Le difficoltà dei rapporti USA – GCC sono originate rispettivamente dalla declinante fiducia nell’impegno degli Stati Uniti a garantire la sicurezza dei Paesi Arabi alleati e da parte USA dal disappunto per politiche regionali che ostacolano e rendono complesso il conseguimento degli obiettivi geopolitici americani.

Nel particolare, infatti, le relazioni tra gli USA e i Paesi del GCC, improntate sul binomio energia e sicurezza, hanno subito nel tempo un deterioramento causato da una serie di fattori che hanno caratterizzato, nell’ultimi quindici anni, la visione strategica USA nell’area evidenziandone una limitata profondità geopolitica.

Sotto il punto di vista dell’approvvigionamento energetico, la ricerca e il conseguimento dell’autonomia nel settore dei combustibili fossili attuato dagli USA ha generato l’errata asserzione che la produzione di energia degli Stati del GCC non avesse più un valore strategico. Anzi l’espansione dell’attività USA nel settore specifico è stata percepita come una concorrenza volta ad alterare il conseguimento di una collaborazione per conferire equilibrio al mercato globale dei combustibili, in un momento di particolare e delicata transizione verso fonti alternative.

Da qui è derivata la crescita di importanza della Russia nell’ambito dell’OPEC+ quale elemento di stabilità e di affidabilità nella gestione delle risorse energetiche fossili.

Per quanto attiene al concetto di sicurezza, questo ha rappresentato, da sempre, la principale ragione d’essere della presenza USA nella regione e delle sue positive relazioni con i Paesi del GCC.

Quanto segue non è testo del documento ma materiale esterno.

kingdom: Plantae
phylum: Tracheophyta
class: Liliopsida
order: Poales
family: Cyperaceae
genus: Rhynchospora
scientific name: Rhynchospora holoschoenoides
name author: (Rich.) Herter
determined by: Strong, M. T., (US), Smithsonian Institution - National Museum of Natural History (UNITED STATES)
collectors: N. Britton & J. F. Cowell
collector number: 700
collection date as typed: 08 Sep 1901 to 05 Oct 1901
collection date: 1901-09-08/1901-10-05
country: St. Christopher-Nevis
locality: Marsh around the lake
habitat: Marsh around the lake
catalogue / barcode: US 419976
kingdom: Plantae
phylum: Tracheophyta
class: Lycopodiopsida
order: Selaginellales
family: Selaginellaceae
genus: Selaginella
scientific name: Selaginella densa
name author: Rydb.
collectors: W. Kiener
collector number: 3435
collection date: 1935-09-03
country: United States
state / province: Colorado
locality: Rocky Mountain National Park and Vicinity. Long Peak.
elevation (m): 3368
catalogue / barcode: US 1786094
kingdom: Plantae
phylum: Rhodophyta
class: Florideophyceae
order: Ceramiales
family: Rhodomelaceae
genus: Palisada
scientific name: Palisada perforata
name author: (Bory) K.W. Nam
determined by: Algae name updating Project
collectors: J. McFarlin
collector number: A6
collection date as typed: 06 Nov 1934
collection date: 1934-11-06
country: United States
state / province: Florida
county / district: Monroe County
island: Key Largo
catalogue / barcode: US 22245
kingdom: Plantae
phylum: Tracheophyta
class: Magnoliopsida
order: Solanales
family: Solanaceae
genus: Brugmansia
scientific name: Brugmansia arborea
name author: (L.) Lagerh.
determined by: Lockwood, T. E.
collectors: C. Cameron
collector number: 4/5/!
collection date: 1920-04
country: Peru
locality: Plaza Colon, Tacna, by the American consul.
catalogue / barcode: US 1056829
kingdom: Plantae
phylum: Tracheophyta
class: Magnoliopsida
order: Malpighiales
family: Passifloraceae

La fiducia riposta nell’impegno a garantire la protezione agli alleati contro le minacce alla loro sicurezza e nella capacità di assicurare un equilibrio politico nell’area mediorientale è stata messa in discussione e si è incrinata per una serie di scelte politico – diplomatiche che hanno messo in dubbio l’importanza strategica dell’area nella visione americana.

L’inconsistenza politica e la ingenuità dimostrata nella gestione della cosiddetta Primavera Araba, il ruolo ambiguo e marginale svolto nel conflitto siriano, la scarsa considerazione delle esigenze di Paesi del GCC nella stipulazione degli accordi sul nucleare (Joint Comprehensive Plan of Action – JCPOA) con l’Iran, Paese che è percepito come la principale minaccia alla stabilità dell’area, le continue dichiarazioni di interesse prioritario verso lo scacchiere Indo Pacifico nel tentativo di contrastare la sfida della crescente influenza cinese, hanno determinato uno scetticismo sempre maggiore nei confronti della determinazione americana a svolgere quel ruolo di garante della sicurezza che assicurava la stabilità dell’area, ritenuta fondamentale dai Paesi del GCC.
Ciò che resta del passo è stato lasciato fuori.